Mom walked out of her front door as my boots hit the gravel. “Hi, Conor.”

He slowed, spinning to tip his hat. “Ma’am.”

“That boy is a dear. Has been since he was in diapers.” She smiled at me as I climbed the steps to the wraparound porch.

“Hi, Mom.”

“Hello, son. Got time for coffee or are you already off to the next thing?”

“I need to keep moving, but I wouldn’t say no to a travel mug.”

“I just brewed a fresh pot.” She waved me inside and headed straight for the kitchen.

Dad sat at the island with the newspaper spread across the granite countertop.

The Quincy Gazette came once a week, every Wednesday. When I’d been a kid, those weekly papers would have gone mostly unread because neither Mom nor Dad had had time to read them.
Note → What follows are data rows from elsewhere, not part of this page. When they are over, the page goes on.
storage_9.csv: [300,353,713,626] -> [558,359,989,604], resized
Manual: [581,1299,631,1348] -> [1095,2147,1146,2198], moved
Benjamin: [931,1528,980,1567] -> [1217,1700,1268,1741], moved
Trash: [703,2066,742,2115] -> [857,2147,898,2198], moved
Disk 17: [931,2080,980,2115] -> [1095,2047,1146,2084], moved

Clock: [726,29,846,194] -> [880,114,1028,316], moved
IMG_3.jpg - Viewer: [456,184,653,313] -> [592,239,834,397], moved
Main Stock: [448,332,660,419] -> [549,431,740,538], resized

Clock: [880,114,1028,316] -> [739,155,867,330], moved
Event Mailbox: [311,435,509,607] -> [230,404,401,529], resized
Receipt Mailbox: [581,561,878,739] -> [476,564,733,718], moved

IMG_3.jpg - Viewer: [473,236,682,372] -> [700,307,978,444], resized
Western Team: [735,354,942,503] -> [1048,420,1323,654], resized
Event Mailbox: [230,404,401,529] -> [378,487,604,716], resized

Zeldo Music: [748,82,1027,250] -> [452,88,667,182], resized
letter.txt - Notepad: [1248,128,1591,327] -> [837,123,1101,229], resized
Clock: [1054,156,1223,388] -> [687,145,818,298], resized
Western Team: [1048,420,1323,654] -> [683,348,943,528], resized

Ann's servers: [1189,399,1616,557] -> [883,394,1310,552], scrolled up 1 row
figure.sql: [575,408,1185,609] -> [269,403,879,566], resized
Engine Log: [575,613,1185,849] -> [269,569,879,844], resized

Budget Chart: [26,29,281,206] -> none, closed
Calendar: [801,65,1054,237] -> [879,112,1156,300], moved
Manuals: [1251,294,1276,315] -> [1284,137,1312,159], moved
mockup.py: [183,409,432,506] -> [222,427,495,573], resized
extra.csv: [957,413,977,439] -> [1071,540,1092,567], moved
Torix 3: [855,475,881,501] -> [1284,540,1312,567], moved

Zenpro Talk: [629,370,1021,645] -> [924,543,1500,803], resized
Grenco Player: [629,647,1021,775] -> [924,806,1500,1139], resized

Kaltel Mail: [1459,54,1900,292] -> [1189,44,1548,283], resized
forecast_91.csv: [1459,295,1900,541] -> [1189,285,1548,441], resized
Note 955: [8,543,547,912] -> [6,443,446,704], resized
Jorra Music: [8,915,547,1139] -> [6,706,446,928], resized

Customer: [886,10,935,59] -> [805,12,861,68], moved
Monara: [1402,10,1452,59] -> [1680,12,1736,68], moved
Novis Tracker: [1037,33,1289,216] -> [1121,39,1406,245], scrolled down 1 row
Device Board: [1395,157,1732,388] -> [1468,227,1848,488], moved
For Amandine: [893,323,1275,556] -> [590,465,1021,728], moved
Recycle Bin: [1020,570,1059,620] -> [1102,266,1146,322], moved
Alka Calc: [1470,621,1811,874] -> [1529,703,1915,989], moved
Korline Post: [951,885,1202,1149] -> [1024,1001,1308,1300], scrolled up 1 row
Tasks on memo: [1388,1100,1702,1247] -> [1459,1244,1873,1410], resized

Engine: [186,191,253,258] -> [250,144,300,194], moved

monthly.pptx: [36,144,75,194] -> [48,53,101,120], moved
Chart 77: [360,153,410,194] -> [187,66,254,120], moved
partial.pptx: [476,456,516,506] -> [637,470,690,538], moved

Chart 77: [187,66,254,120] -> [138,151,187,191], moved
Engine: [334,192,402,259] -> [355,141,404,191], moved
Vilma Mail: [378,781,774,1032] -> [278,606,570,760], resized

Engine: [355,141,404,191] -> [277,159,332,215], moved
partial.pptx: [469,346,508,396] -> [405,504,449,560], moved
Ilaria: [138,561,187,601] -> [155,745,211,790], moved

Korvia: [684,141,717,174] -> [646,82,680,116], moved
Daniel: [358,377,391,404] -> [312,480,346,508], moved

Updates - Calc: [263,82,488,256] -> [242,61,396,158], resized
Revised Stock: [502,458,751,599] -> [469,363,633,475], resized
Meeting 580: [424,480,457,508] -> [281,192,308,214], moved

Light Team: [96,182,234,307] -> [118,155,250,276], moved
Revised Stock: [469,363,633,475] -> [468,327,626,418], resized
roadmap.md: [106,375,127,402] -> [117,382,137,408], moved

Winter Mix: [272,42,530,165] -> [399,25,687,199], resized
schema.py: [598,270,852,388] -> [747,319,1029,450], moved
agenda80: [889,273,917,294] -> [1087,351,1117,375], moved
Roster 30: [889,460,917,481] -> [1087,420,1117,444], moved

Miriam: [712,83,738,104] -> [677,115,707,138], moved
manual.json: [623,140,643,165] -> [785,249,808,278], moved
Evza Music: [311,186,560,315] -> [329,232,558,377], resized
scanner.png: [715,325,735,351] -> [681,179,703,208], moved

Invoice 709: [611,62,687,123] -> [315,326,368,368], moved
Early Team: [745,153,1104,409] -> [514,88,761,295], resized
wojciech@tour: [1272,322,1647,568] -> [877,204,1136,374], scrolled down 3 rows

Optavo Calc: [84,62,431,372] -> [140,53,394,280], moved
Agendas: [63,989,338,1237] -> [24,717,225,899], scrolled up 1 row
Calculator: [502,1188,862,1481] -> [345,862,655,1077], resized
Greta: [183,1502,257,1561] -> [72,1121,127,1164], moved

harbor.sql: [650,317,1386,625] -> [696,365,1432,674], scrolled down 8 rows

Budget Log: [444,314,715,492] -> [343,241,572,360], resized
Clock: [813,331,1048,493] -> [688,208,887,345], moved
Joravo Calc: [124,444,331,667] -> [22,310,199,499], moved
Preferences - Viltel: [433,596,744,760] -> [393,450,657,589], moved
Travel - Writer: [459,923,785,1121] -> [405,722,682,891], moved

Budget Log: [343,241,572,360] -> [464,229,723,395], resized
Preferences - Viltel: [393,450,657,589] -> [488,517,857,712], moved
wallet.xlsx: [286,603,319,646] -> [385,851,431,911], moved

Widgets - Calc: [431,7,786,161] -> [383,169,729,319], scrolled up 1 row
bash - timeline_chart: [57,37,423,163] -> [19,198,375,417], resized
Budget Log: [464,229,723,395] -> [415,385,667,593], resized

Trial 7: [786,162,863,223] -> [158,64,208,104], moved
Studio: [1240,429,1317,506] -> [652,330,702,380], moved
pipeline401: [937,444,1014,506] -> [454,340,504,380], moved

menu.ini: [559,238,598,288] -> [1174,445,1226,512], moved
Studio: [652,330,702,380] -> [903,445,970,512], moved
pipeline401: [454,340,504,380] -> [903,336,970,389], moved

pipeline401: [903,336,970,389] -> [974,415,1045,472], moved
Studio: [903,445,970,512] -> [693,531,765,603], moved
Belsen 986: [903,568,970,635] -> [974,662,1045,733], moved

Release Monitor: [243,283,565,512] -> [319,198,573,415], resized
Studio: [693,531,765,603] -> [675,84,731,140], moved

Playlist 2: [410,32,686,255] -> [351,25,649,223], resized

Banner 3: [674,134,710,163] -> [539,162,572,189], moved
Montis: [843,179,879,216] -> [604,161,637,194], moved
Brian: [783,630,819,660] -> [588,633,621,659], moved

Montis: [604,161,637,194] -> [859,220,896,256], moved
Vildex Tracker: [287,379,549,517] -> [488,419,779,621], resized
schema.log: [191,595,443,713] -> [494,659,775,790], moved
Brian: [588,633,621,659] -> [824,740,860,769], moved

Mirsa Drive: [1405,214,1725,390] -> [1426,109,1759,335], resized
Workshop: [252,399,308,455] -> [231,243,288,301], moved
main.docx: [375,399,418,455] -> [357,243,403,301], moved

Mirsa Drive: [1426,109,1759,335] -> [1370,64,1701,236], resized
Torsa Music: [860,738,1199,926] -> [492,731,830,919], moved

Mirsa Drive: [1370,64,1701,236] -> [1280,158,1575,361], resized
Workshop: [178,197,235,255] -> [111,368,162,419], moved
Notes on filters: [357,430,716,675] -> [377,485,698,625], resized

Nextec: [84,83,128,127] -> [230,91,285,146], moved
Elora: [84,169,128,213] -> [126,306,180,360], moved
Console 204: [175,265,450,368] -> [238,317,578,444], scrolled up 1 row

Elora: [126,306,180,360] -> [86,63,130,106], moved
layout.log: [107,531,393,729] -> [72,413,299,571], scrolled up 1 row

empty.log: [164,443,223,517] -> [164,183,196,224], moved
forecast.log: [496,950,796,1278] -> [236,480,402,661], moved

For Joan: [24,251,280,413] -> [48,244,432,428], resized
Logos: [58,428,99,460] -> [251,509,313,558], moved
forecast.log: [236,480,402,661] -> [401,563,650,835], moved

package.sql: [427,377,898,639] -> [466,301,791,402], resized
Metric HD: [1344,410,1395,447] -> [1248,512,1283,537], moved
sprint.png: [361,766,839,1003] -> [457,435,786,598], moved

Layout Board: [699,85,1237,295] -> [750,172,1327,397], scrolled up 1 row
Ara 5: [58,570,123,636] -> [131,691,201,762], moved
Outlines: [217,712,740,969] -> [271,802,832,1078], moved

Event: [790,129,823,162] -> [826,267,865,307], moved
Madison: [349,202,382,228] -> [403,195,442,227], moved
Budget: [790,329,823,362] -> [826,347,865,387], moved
Mostly, we’d used them to start fires in the wood stove. But now that Dad was retired, he spent hours poring over every printed word.

“Hi, Dad.”

“Hi there.” He straightened, taking his glasses off. “What’s going on today?”

There was an eagerness to his voice like he was waiting for me to extend an invitation for a project. As much as I enjoyed time with my father, today, I needed some time alone. Time to get my head straight and off a certain woman.